Ontario MPP
- In office 1987–1990
- Preceded by: Philip Andrewes
- Succeeded by: Ron Hansen
- Constituency: Lincoln

Personal details
- Born: January 1, 1952 (age 74) St. Catharines, Ontario
- Party: Liberal
- Occupation: Farmer

= Harry Pelissero =

Canadian politician

Harry Pelissero (born January 1, 1952) is a former politician in Ontario, Canada. He sat in the Legislative Assembly of Ontario from 1987 to 1990, as a member of the Ontario Liberal Party.

==Background==

Pelissero was educated at McMaster University in Hamilton, Ontario, and worked as a farmer and egg producer. He served as president of the Ontario Federation of Agriculture, and chaired a Federal-Provincial Crop Insurance Review Committee.

==Politics==
He was elected to the Ontario legislature in the 1987 provincial election, defeating incumbent Progressive Conservative Philip Andrewes by 1,036 votes in the southwestern constituency of Lincoln. He sat as a government backbencher for the next three years, and served as a parliamentary assistant to the Minister of Tourism and Recreation from 1987 to 1988.

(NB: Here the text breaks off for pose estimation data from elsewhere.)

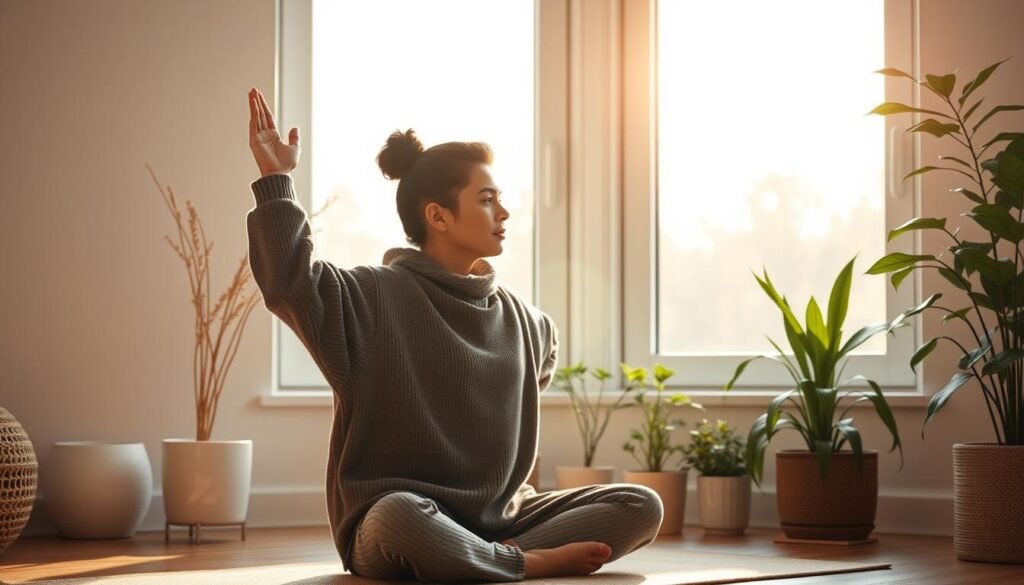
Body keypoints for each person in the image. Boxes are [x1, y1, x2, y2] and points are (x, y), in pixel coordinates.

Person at [245, 87, 663, 582]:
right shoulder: (370, 297)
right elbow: (290, 283)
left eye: (500, 200)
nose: (503, 213)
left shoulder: (527, 323)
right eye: (486, 200)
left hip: (501, 522)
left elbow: (536, 370)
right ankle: (519, 562)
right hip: (397, 523)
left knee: (641, 504)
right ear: (438, 215)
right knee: (398, 515)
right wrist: (276, 179)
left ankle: (479, 558)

The Liberals were defeated by the Ontario New Democratic Party in the 1990 election, and Pelissero lost his seat to New Democrat Ron Hansen by 1,112 votes. He attempted a return to the legislature in the 1995 election, but lost to Progressive Conservative Frank Sheehan by almost 8,000 votes.

==Later life==
In 1991, Pelissero was hired by the Independent Contractors Group of Ontario to represent "open shop" business concerns in the province. He contends that the group is not anti-union, but is meant to ensure a "level playing field" between unionized and non-unionized parties in contract negotiations. Pelissero is the general manager of the Egg Farmers of Ontario.